This hit by Colby Armstrong(notes) of the Atlanta Thrashers on Mathieu Perreault(notes) of the Washington Capitals Thursday night is a perfect example of the ball of confusion that is illegal physical contact in the NHL. You may have caught it in Leahy's Three Stars last night, but here's the clip again: 

Some believed that this was a leaping blindside hit by Armstrong. Others saw it and declared that Armstrong should be suspended because Capitals have been suspended for less. The referees probably didn't see it, so they gave Armstrong 2 minutes for "holding" along with Caps defenseman Shaone Morrisonn(notes) after their vengeful scrum following the hit.

Capitals Coach Bruce Boudreau saw the hit his way:

"It was a pretty solid, clear elbow to the face," he said. "I don't even think they were calling a penalty on it until [Shaonne Morrison] got in.
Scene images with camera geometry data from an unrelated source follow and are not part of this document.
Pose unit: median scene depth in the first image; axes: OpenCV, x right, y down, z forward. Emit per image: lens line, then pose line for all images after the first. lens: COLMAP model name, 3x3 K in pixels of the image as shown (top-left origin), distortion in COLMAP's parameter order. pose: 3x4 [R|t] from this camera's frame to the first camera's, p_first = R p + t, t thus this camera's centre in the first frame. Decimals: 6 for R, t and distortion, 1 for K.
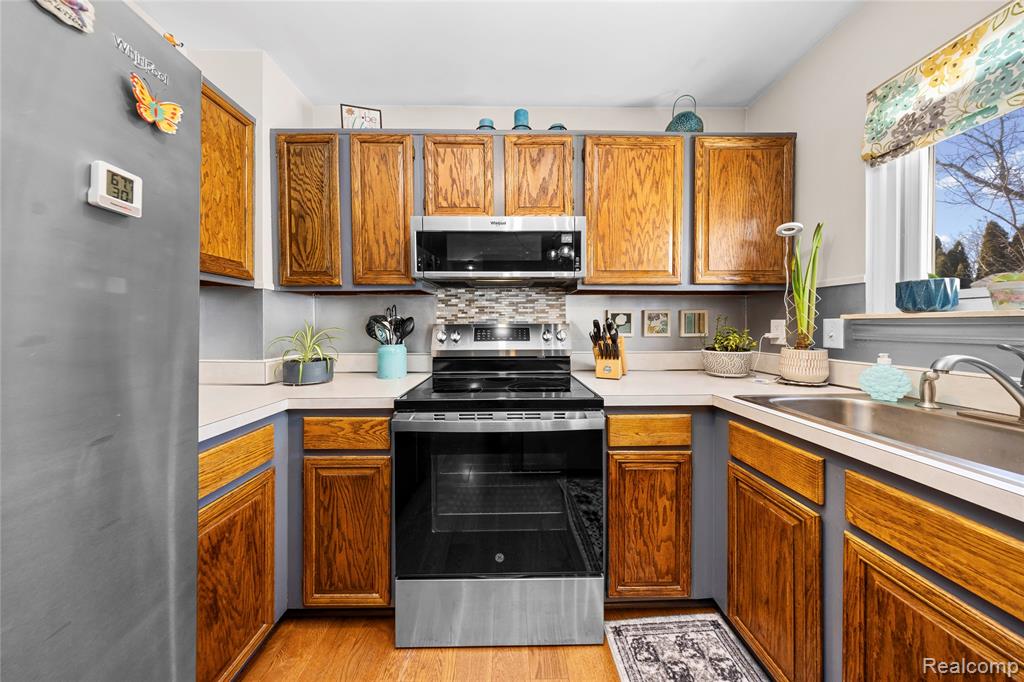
lens RADIAL K [[306.6, 0, 513.5], [0, 306.6, 328.3], [0, 0, 1]] dist [-0.002390, -0.000279]
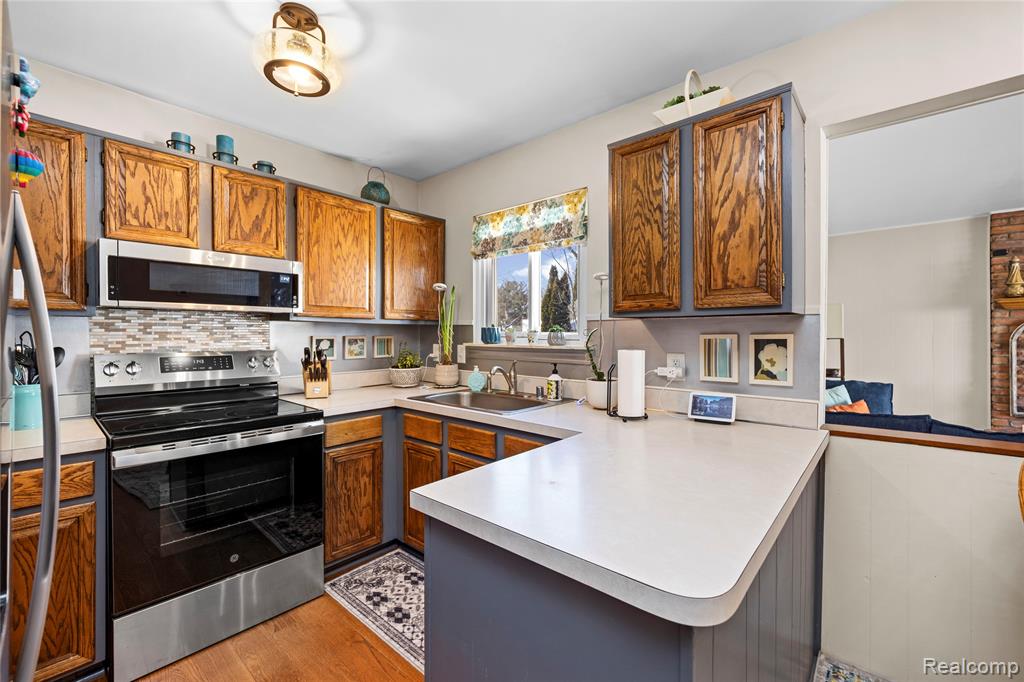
lens RADIAL K [[421.5, 0, 507.2], [0, 421.5, 334.8], [0, 0, 1]] dist [0.001444, -0.000758]
pose [[0.683649, 0.001911, 0.729809, -0.378339], [0.004265, 0.999969, -0.006614, -0.063032], [-0.729799, 0.007635, 0.683619, -0.640221]]
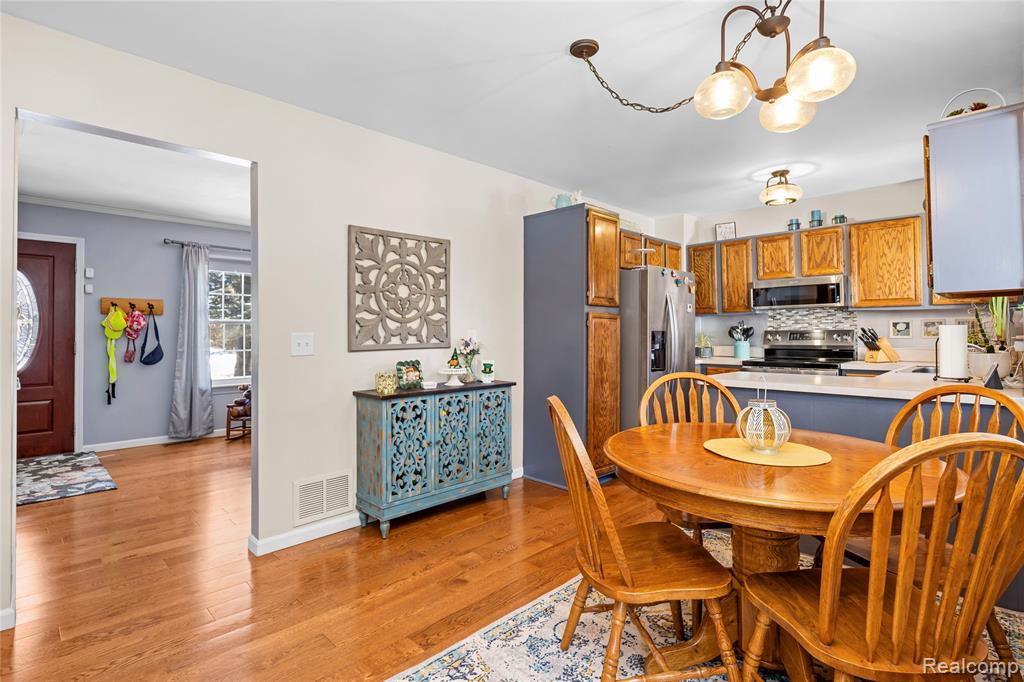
lens RADIAL K [[507.4, 0, 507.3], [0, 507.4, 325.8], [0, 0, 1]] dist [0.002390, 0.000349]
pose [[0.688238, -0.013325, -0.725363, 1.010554], [0.002298, 0.999866, -0.016187, 0.004083], [0.725481, 0.009474, 0.688177, -2.529175]]
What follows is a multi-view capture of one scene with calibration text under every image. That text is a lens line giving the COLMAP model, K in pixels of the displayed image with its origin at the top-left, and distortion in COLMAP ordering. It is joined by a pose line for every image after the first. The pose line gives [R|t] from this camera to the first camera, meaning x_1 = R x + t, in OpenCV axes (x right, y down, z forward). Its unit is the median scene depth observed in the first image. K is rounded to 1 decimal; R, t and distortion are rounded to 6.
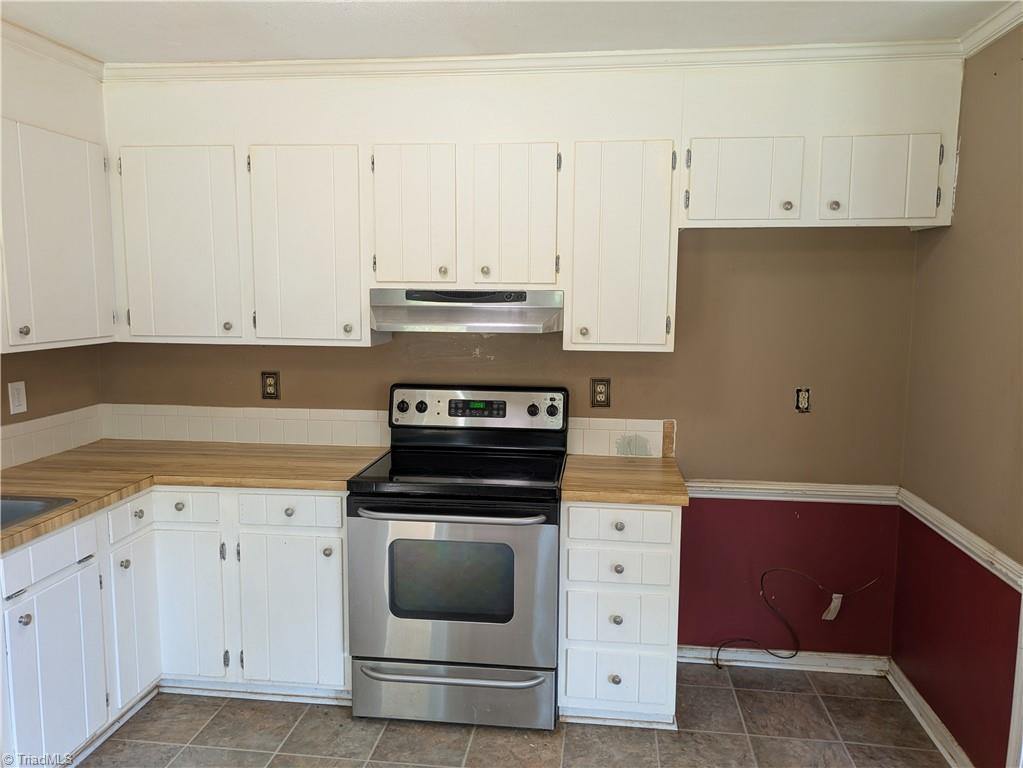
lens RADIAL K [[749.3, 0, 513.1], [0, 749.3, 386.9], [0, 0, 1]] dist [0.054921, -0.059514]
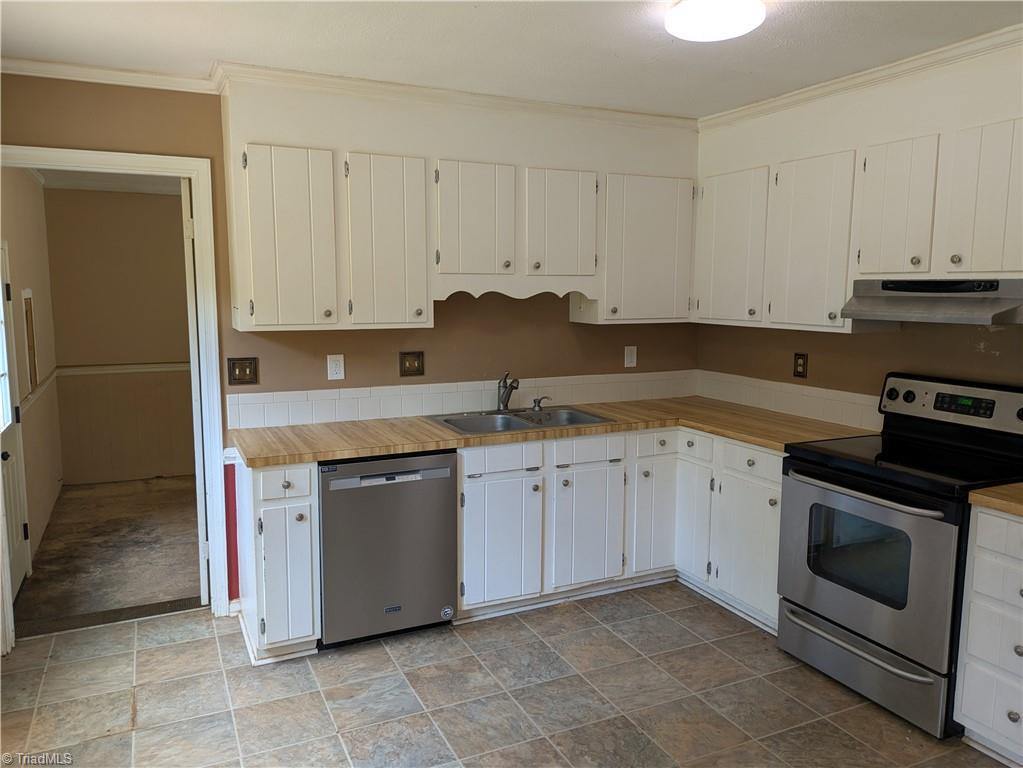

It was not ‘unsuspecting' but it was an elbow. And an elbow to the head is an elbow to the head."

And Armstrong saw the hit his way:

"I just came in on the forecheck and thought I had a pretty good angle on him. I haven't seen him play before but he's a pretty skilled little [player], good lateral movement. If anything, I tried to reach out and just get a piece of him. I thought I was going to go right through him, but he kind of bailed on the hit a little bit. I didn't mean to get my arms up into his neck or anything like that. But I saw the replay ... if anything, I was just trying to get a piece of him as he was trying to come by me. It's just one of those plays."

The point isn't to pile on this glove/forearm/elbow to Perreault's mug, which should have earned a double-minor for roughing at a maximum. (If you believe he deserves supplemental discipline for this, in a League without an official "head shot ban" on the books, then the suspension culture has reached its saturation point.)

The point is that blogs, fans, coaches, players involved and referees all viewed the play in different ways; which is a reminder the entire Wheel of Justice concept in the NHL is as much due to the bewildering nature of hockey plays as it is Colin Campbell's inconsistency and the NHL's ineptitude. OK, maybe it's like 30 percent bewildering nature of hockey plays and 70 percent NHL ineptitude, on second thought.